The Italian rainfall is almost too wild to believe.
The town of Rossiglione, in Italy's Genoa province, had 29.2 inches of rain in just 12 hours, the most ever recorded in Europe. For comparison's sake, Rossiglione usually gets about 50 inches of rain per year, so they got more than half that in 12 hours.
For those of us in Vermont who want to compare, it normally takes about 10 months for 29 inches of rain to fall on the Green Mountain State.
There are more impressive rain totals from this Italian storm. In just six hours, 19.5 inches of rain fell on Cairo Monenotte in Genoa Province. And 7.1 inches fell in one hour at Vicomorasso, about 16 miles east of Rossiglione.
Not surprisingly, the extreme downpours created a massive flood with serious damage. Remarkably and thankfully, there have so far no reports of casualties from this terrible storm.
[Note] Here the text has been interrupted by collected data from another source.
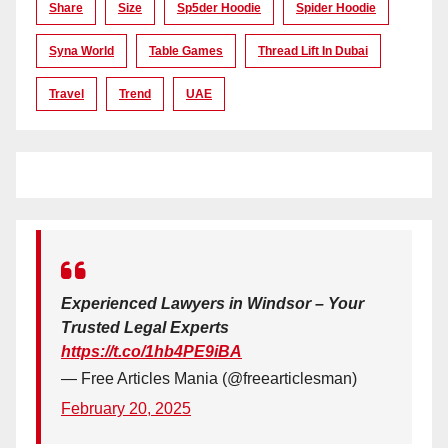
Share
Size
Sp5der Hoodie
Spider Hoodie
Syna World
Table Games
Thread Lift In Dubai
Travel
Trend
UAE
Experienced Lawyers in Windsor – Your
Trusted Legal Experts
https://t.co/1hb4PE9iBA
— Free Articles Mania (@freearticlesman)
February 20, 2025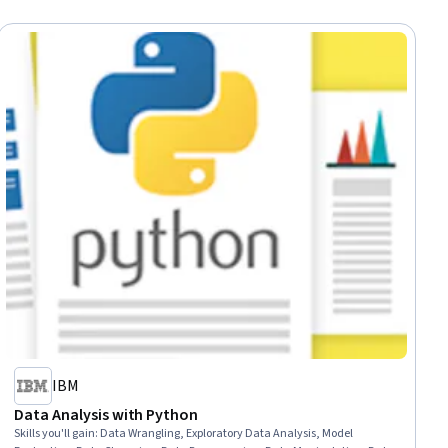
IBM
Data Analysis with Python
Skills you'll gain
:
Data Wrangling, Exploratory Data Analysis, Model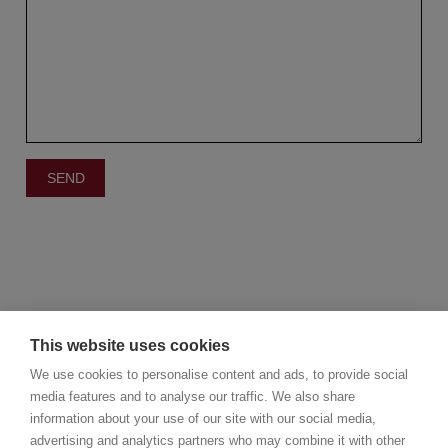
This website uses cookies
We use cookies to personalise content and ads, to provide social
media features and to analyse our traffic. We also share
information about your use of our site with our social media,
©2025 Christie's Real Estate Belgium
advertising and analytics partners who may combine it with other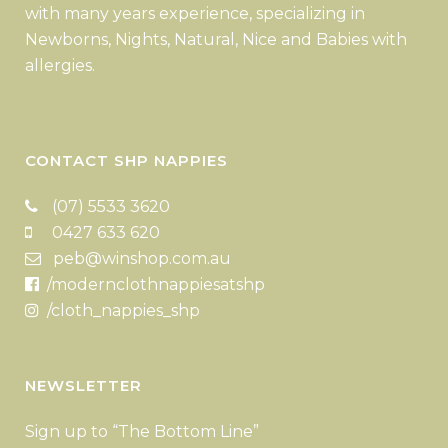
with many years experience, specializing in
Newborns, Nights, Natural, Nice and Babies with
allergies.
CONTACT SHP NAPPIES
(07) 5533 3620
0427 633 620
peb@winshop.com.au
/modernclothnappiesatshp
/cloth_nappies_shp
NEWSLETTER
Sign up to “The Bottom Line”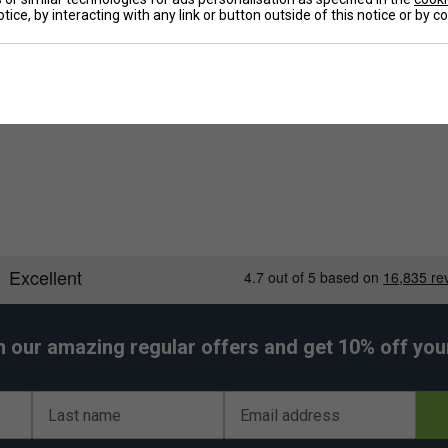
tice, by interacting with any link or button outside of this notice or by 
nt value for money.
De
h our amazing regular offers and get 10% off your 
Last name
Email address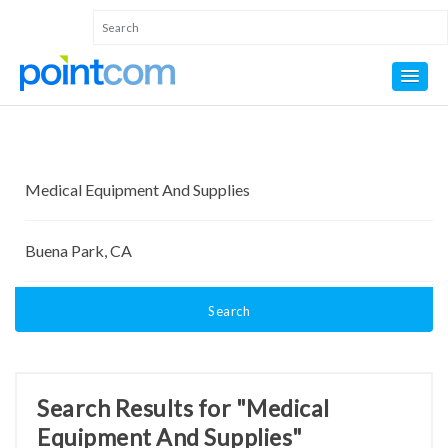
Search
Search Results for "Medical
Equipment And Supplies"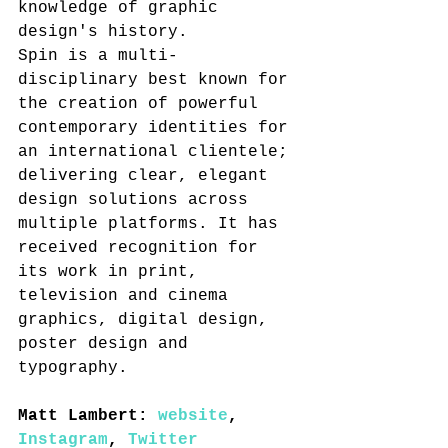
knowledge of graphic 
design's history.
Spin is a multi-
disciplinary best known for 
the creation of powerful 
contemporary identities for 
an international clientele; 
delivering clear, elegant 
design solutions across 
multiple platforms. It has 
received recognition for 
its work in print, 
television and cinema 
graphics, digital design, 
poster design and 
typography.
Matt Lambert: 
website
, 
Instagram
, 
Twitter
In Oman, a rare cyclone-- we call them hurricanes here in the U.S., hit the nation's northern coast. This area is normally a desert with almost no rain ever.
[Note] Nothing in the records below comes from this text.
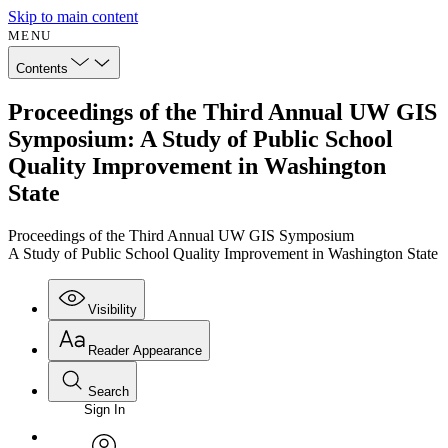
Skip to main content
MENU
Contents
Proceedings of the Third Annual UW GIS
Symposium: A Study of Public School
Quality Improvement in Washington
State
Proceedings of the Third Annual UW GIS Symposium
A Study of Public School Quality Improvement in Washington State
Visibility
Reader Appearance
Search
Sign In
Annotations
Enter search criteria
Execute s
Font
Search within: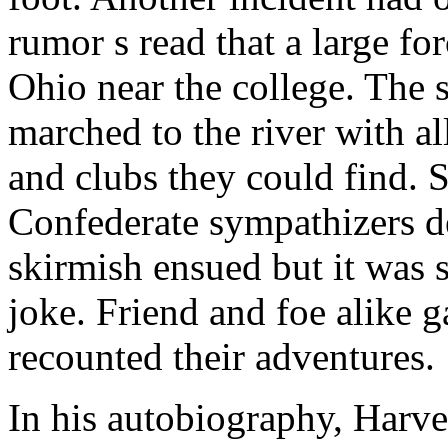
rumor s read that a large fo
Ohio near the college. The 
marched to the river with al
and clubs they could find. 
Confederate sympathizers d
skirmish ensued but it was s
joke. Friend and foe alike g
recounted their adventures.
In his autobiography, Harv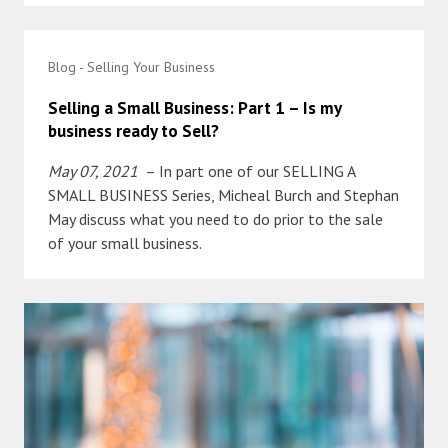
Blog - Selling Your Business
Selling a Small Business: Part 1 – Is my
business ready to Sell?
May 07, 2021
– In part one of our SELLING A
SMALL BUSINESS Series, Micheal Burch and Stephan
May discuss what you need to do prior to the sale
of your small business.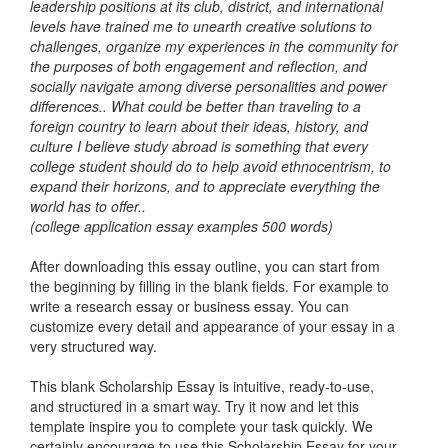
leadership positions at its club, district, and international
levels have trained me to unearth creative solutions to
challenges, organize my experiences in the community for
the purposes of both engagement and reflection, and
socially navigate among diverse personalities and power
differences.. What could be better than traveling to a
foreign country to learn about their ideas, history, and
culture I believe study abroad is something that every
college student should do to help avoid ethnocentrism, to
expand their horizons, and to appreciate everything the
world has to offer..
(college application essay examples 500 words)
After downloading this essay outline, you can start from
the beginning by filling in the blank fields. For example to
write a research essay or business essay. You can
customize every detail and appearance of your essay in a
very structured way.
This blank Scholarship Essay is intuitive, ready-to-use,
and structured in a smart way. Try it now and let this
template inspire you to complete your task quickly. We
certainly encourage to use this Scholarship Essay for your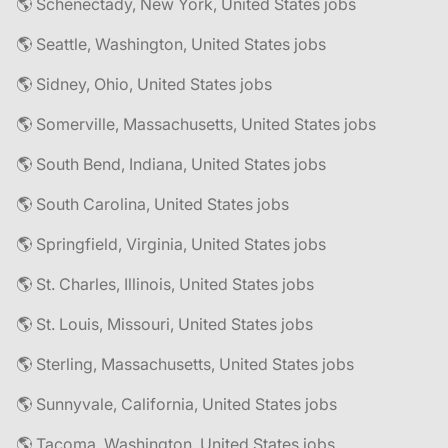
🌎 Schenectady, New York, United States jobs
🌎 Seattle, Washington, United States jobs
🌎 Sidney, Ohio, United States jobs
🌎 Somerville, Massachusetts, United States jobs
🌎 South Bend, Indiana, United States jobs
🌎 South Carolina, United States jobs
🌎 Springfield, Virginia, United States jobs
🌎 St. Charles, Illinois, United States jobs
🌎 St. Louis, Missouri, United States jobs
🌎 Sterling, Massachusetts, United States jobs
🌎 Sunnyvale, California, United States jobs
🌎 Tacoma, Washington, United States jobs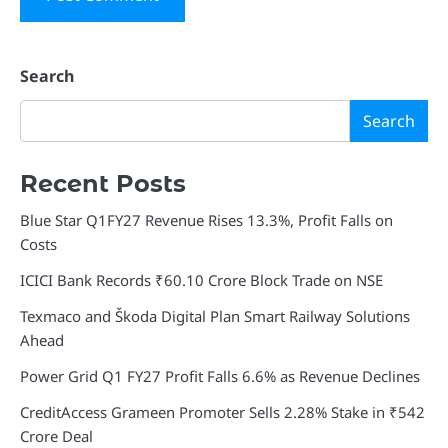
Search
Search
Recent Posts
Blue Star Q1FY27 Revenue Rises 13.3%, Profit Falls on
Costs
ICICI Bank Records ₹60.10 Crore Block Trade on NSE
Texmaco and Škoda Digital Plan Smart Railway Solutions
Ahead
Power Grid Q1 FY27 Profit Falls 6.6% as Revenue Declines
CreditAccess Grameen Promoter Sells 2.28% Stake in ₹542
Crore Deal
In Al Khaburah, Oman, 14 inches of rain fell in six hours. It normally takes three years for that much rain to fall in that part of Oman. Huge flooding naturally resulted from this mess. At least 14 people died in the storm. .
The Italian and Oman extreme rains follow other unprecedented floods this year in China, central Europe and New York and New Jersey from former Hurricane Ida.
Extreme flooding in Oman. Via CNN |
A warmer climate means more extreme rain events, so the kind of post you're reading now is going to seem a bit like a broken record. There will be more and more of these kinds of floods.
It does make me paranoid about us here in Vermont. As we well know, the hilly and steep landscape and all those small brooks and streams easily go wild in heavy rains. We still shudder when we remember the Tropical Storm Irene floods in 2011.
I don't know if we're primed to get eventually get something worse than Irene in an atmosphere now stoked by climate change. It might happen next month, ten years from now or never.
Italy and Oman are far, far away from Vermont. But the recent extreme rains in those two nations still feel too close to home.